Forum Moderators: open
Asks for robots.txt some of the time BUT ignores it ALL of the time.
{ long string of robots.txt + 403 pairs from assorted AWS IPs, ending in }
54.158.59.24 - - [28/Jul/2015:13:38:38 -0700] "GET /robots.txt HTTP/1.1" 200 569 "-" "Mozilla/5.0 (Macintosh; Intel Mac OS X 10.9; rv:28.0) Gecko/20100101 Firefox/28.0 (FlipboardProxy/1.1; +http://flipboard.com/browserproxy)"

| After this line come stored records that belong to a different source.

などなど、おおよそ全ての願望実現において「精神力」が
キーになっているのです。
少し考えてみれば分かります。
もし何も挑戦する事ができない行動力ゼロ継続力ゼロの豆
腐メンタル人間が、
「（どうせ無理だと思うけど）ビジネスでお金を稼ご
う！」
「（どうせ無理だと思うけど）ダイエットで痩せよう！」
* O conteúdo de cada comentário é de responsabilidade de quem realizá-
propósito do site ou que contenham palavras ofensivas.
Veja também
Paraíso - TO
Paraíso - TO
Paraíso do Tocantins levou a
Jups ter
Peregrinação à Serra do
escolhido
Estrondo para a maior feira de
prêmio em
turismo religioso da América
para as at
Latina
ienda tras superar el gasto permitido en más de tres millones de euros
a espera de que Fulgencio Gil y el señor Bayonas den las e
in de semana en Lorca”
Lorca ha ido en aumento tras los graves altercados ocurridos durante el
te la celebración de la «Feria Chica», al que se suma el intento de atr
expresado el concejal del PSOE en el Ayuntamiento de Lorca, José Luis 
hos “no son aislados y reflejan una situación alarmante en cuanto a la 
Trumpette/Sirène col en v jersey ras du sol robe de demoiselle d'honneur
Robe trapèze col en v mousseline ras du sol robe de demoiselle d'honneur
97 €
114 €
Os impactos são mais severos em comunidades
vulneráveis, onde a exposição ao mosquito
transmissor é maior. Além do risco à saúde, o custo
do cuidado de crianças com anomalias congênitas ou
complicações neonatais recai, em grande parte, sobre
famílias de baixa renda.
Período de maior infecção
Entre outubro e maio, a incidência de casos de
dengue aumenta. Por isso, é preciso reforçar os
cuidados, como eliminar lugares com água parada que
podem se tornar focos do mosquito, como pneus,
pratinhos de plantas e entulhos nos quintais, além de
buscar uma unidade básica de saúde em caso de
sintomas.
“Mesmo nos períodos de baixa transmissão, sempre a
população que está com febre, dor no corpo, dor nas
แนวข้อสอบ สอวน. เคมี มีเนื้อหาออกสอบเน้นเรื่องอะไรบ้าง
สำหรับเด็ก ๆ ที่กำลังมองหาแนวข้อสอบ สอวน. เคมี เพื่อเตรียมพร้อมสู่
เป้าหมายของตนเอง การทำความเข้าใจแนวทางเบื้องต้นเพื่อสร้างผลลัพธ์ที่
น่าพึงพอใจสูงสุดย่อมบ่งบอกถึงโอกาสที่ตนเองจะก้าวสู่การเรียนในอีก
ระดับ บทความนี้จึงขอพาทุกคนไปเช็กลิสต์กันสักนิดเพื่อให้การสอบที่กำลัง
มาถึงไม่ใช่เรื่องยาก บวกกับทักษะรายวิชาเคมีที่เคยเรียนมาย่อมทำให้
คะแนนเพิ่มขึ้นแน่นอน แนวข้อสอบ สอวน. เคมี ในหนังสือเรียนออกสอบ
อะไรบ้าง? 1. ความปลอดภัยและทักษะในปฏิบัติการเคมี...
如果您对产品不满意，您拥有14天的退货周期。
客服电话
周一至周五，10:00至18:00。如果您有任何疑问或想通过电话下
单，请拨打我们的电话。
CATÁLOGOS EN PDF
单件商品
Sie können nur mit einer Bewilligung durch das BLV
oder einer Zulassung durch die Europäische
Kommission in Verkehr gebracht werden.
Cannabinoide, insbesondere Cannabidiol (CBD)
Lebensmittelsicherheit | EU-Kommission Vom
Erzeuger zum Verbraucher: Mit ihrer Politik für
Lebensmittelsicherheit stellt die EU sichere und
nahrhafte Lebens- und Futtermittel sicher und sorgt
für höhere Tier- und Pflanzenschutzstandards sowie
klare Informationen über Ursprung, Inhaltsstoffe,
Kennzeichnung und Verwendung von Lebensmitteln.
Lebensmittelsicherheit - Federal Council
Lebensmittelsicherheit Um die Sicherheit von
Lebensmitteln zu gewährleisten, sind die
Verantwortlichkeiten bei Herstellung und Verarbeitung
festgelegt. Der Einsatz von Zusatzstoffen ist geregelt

54.158.59.24 - - [28/Jul/2015:13:38:39 -0700] "GET /ebooks/abbey/ HTTP/1.1" 403 1716 "-" "Mozilla/5.0 (Macintosh; Intel Mac OS X 10.9; rv:28.0) Gecko/20100101 Firefox/28.0 (FlipboardProxy/1.1; +http://flipboard.com/browserproxy)"
184.72.191.180 - - [28/Jul/2015:15:06:53 -0700] "GET /robots.txt HTTP/1.1" 200 580 "-" "Mozilla/5.0 (Macintosh; Intel Mac OS X 10.9; rv:28.0) Gecko/20100101 Firefox/28.0 (FlipboardProxy/1.1; +http://flipboard.com/browserproxy)"
{ long string of robots.txt ONLY from the same assorted IPs}
What happened between 13:38 and 15:06? Answer: I decided it can't hurt to try, because the only thing better than a blocked request is no request at all, and so added a comprehensive FlipboardProxy Disallow in robots.txt. Astonishingly, it seems to work.